Originally Posted by
kop84
There are a lot of global Travel Management Companies.
The three biggest in order are AMEX, Carlson Wagonlit Travel, BCD.
You also have options for someone like Frosch, Direct Travel, Luxe Travel, Tzell, Travel Leaders, and many more.
I'd have her company put out an RFP and have them compete for her business as opposed to the other way around.
Indeed. I don't know much about the market, so I'd:
1) Follow Often1's advice and hire a consultant who is familiar with the market, players, and processes involved. They can help identify your critical business needs and your nice-to-haves, streamline your list of potential vendors, and write/administer an RFP process, and help develop selection criteria and evaluation tools (scorecards, demos, and such) to get you to the best solution.

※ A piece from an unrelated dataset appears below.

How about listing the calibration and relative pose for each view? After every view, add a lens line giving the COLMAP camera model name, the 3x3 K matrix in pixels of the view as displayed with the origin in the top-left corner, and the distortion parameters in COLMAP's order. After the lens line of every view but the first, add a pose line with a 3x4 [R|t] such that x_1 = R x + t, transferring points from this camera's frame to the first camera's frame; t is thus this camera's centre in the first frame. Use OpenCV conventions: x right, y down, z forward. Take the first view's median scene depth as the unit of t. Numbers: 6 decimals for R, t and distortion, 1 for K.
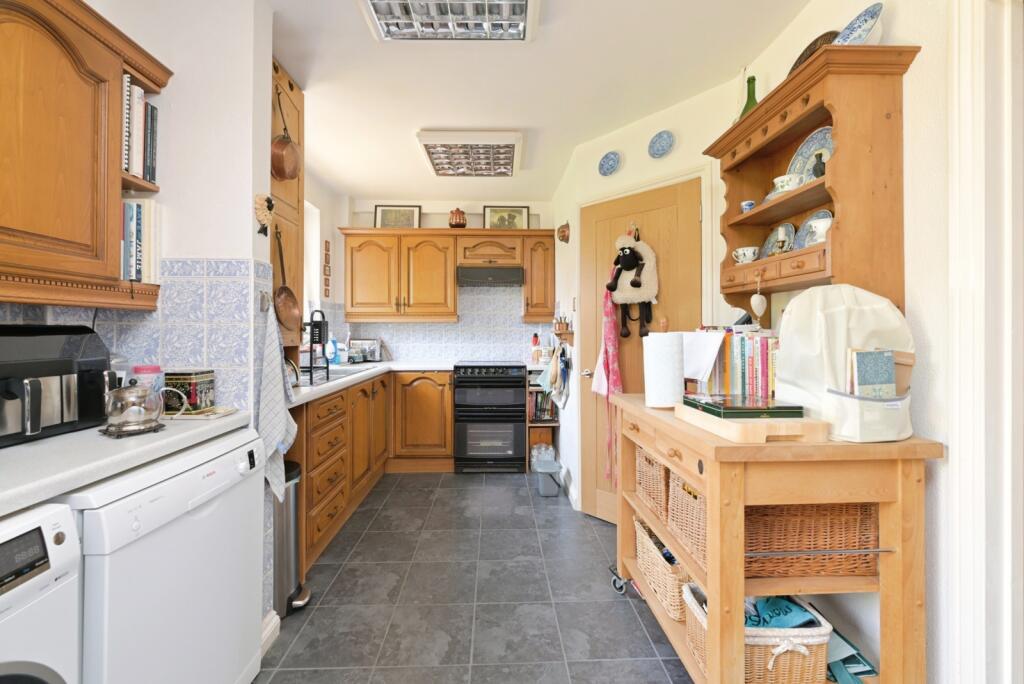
lens RADIAL K [[423.3, 0, 509.4], [0, 423.3, 333.3], [0, 0, 1]] dist [-0.000325, -0.000089]
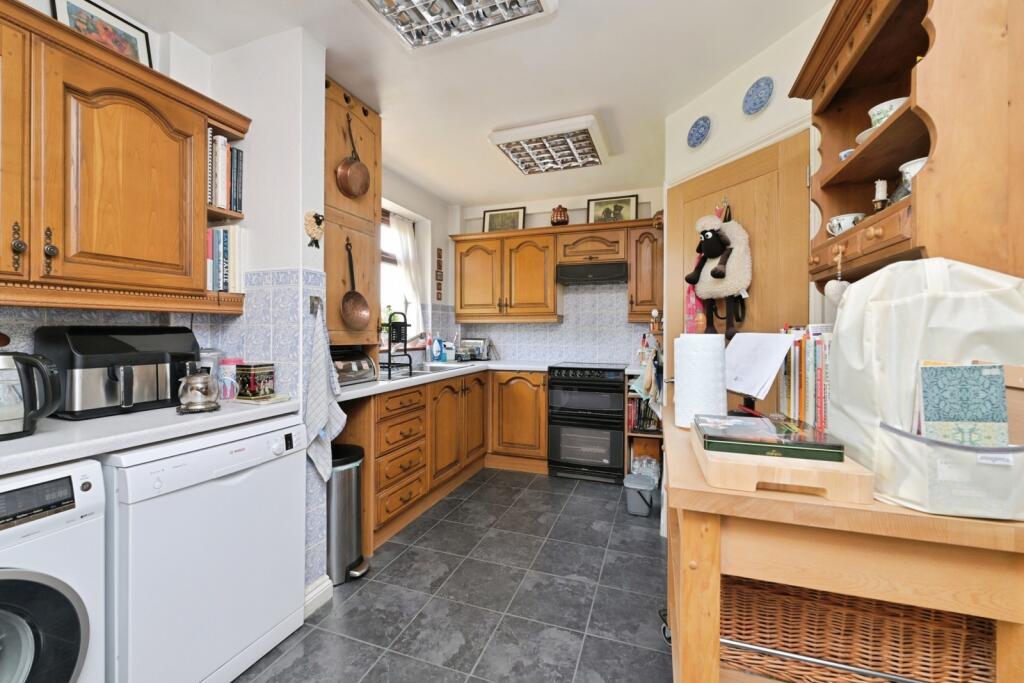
lens RADIAL K [[420.7, 0, 512.2], [0, 420.7, 337.1], [0, 0, 1]] dist [-0.000367, 0.000144]
pose [[0.926913, 0.007047, -0.375211, 0.253029], [-0.003726, 0.999947, 0.009575, -0.001269], [0.375259, -0.007477, 0.926890, 0.105288]]
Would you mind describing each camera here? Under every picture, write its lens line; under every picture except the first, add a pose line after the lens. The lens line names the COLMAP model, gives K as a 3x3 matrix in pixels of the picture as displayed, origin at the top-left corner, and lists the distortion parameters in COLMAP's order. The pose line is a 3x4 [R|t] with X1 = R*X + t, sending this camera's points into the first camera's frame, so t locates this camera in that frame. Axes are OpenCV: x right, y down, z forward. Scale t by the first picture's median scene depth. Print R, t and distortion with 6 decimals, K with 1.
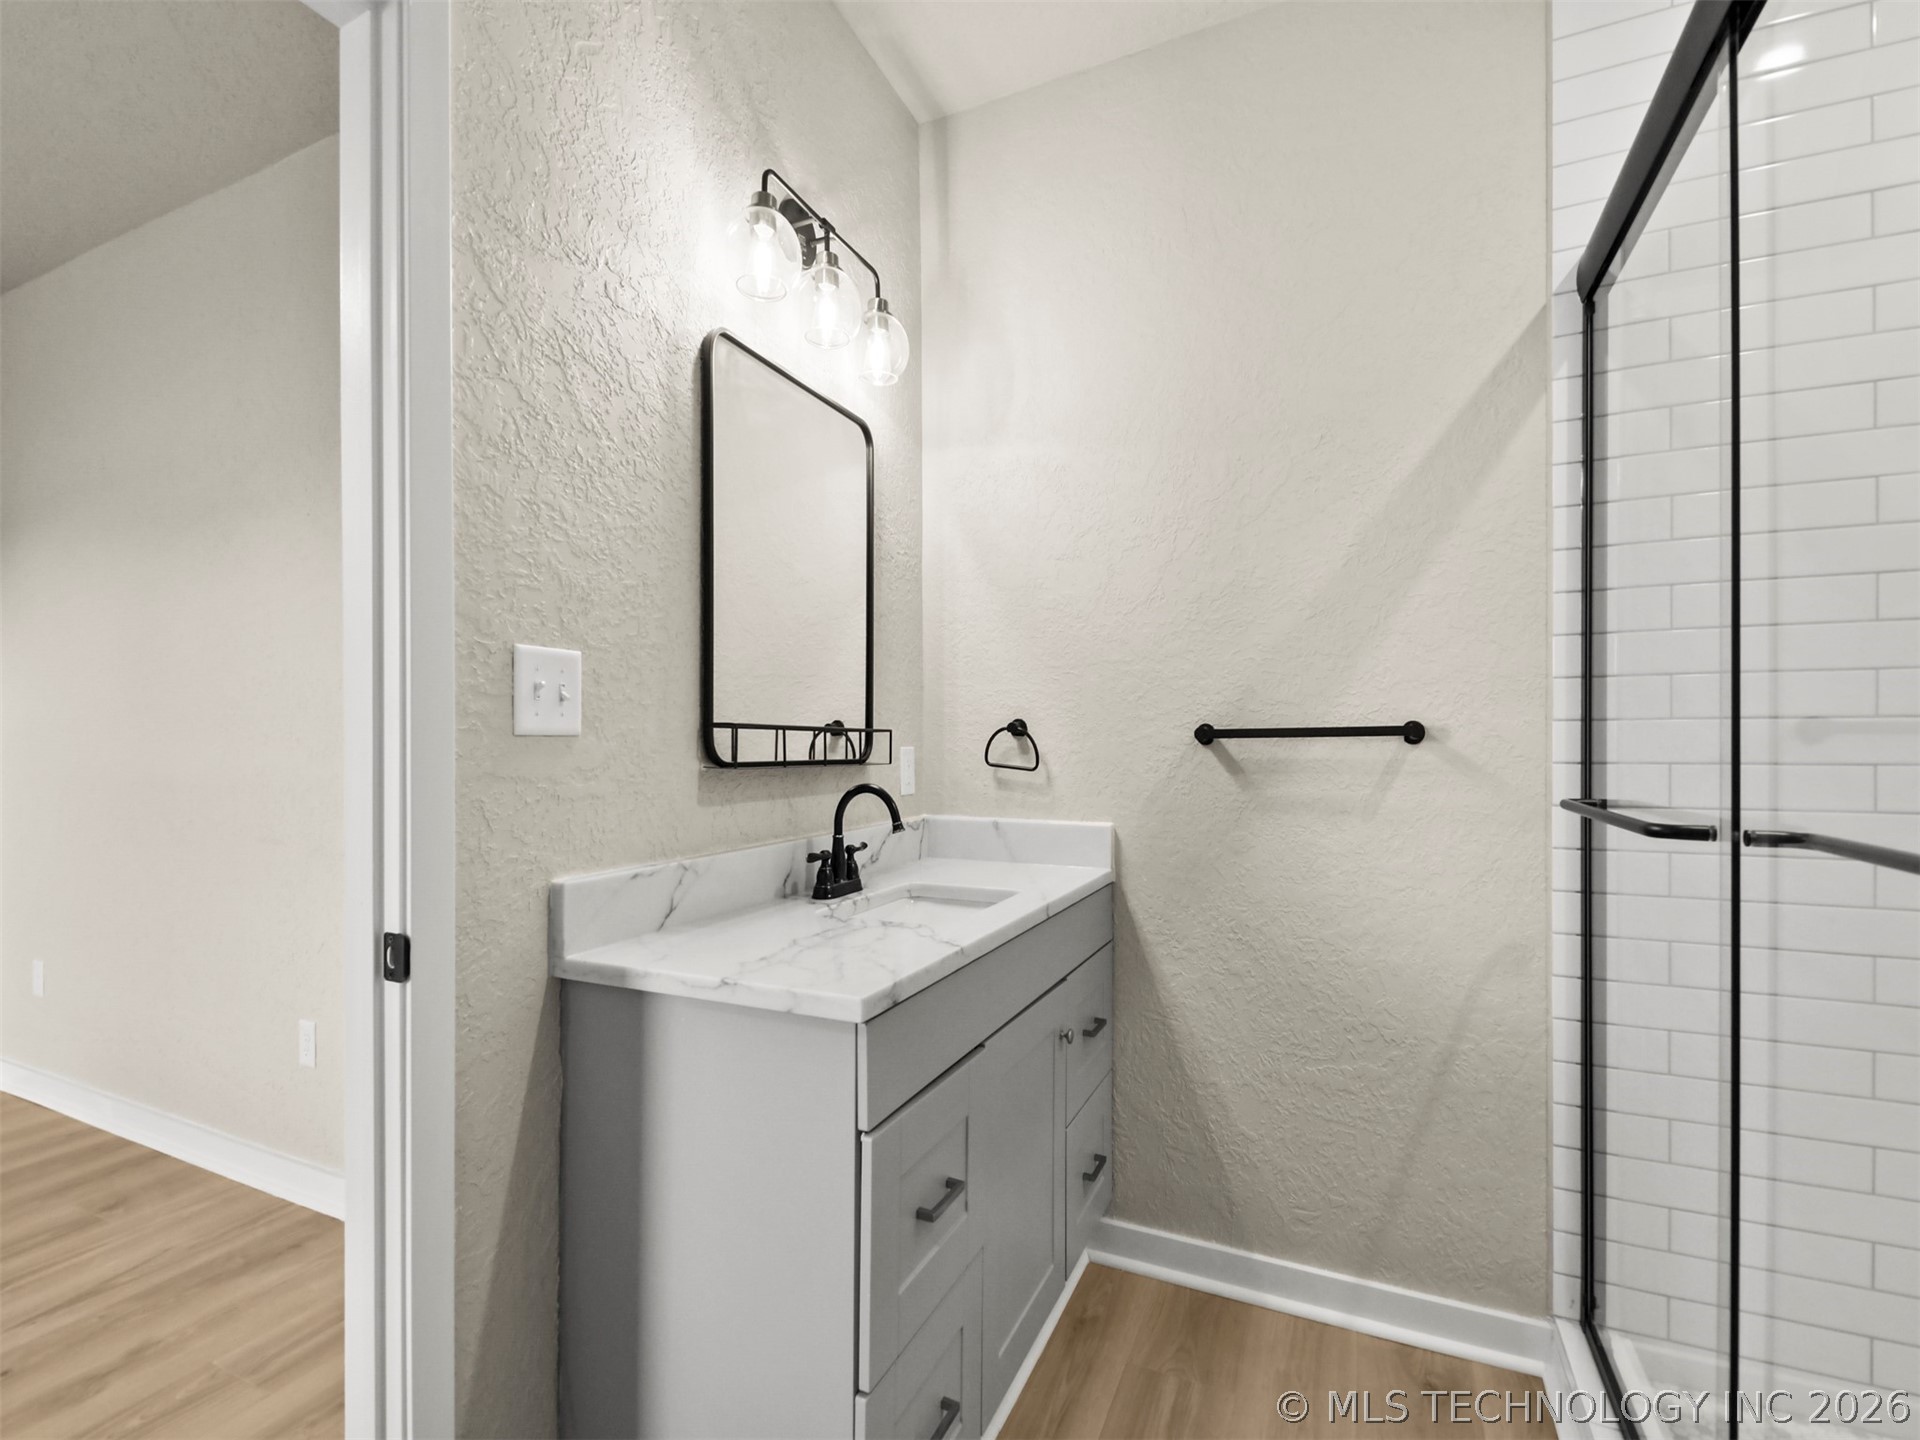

2) If you don't want to go the consultant route, I would still put someone in charge of the evaluation/selection process, but in this case, I'd probably start with an RFI out to anyone you can think of/find in this market, outlining the core requirements (note that I would make contact, even if to a generic 800 sales line, to ensure they're even interested and so that your request gets to an actual person). Then pare down the initial proposals and do some demos with a smaller group of vendors. Make sure you have the decision-makers and the key users/SMEs on all demos comparing against a consistent set of criteria so you can make the most informed decision.
Originally Posted by
invisible
Would you list several examples?
These are not all abuses, but some odd things people have expensed:
http://www.flyertalk.com/forum/trave...-expensed.html
In my experience, I knew one former co-worker who was caught falsifying expenses. She would submit a mountain of receipts to her admin every 3-4 months. It turned out that she was including expenses for personal trips (airfare, hotel, food, rental cars, etc.) and claiming them as business. Her admin caught on when she noticed that the dates for several trips corresponded to weekends or PTO, and reported her to her manager. She had gotten away with it for a while since she was apparently pretty convincing about business purpose.
In another case, a guy I knew would just expense all sorts of inappropriate things that were against the expense policy.
Another guy tried pawning off electronics as company expenses.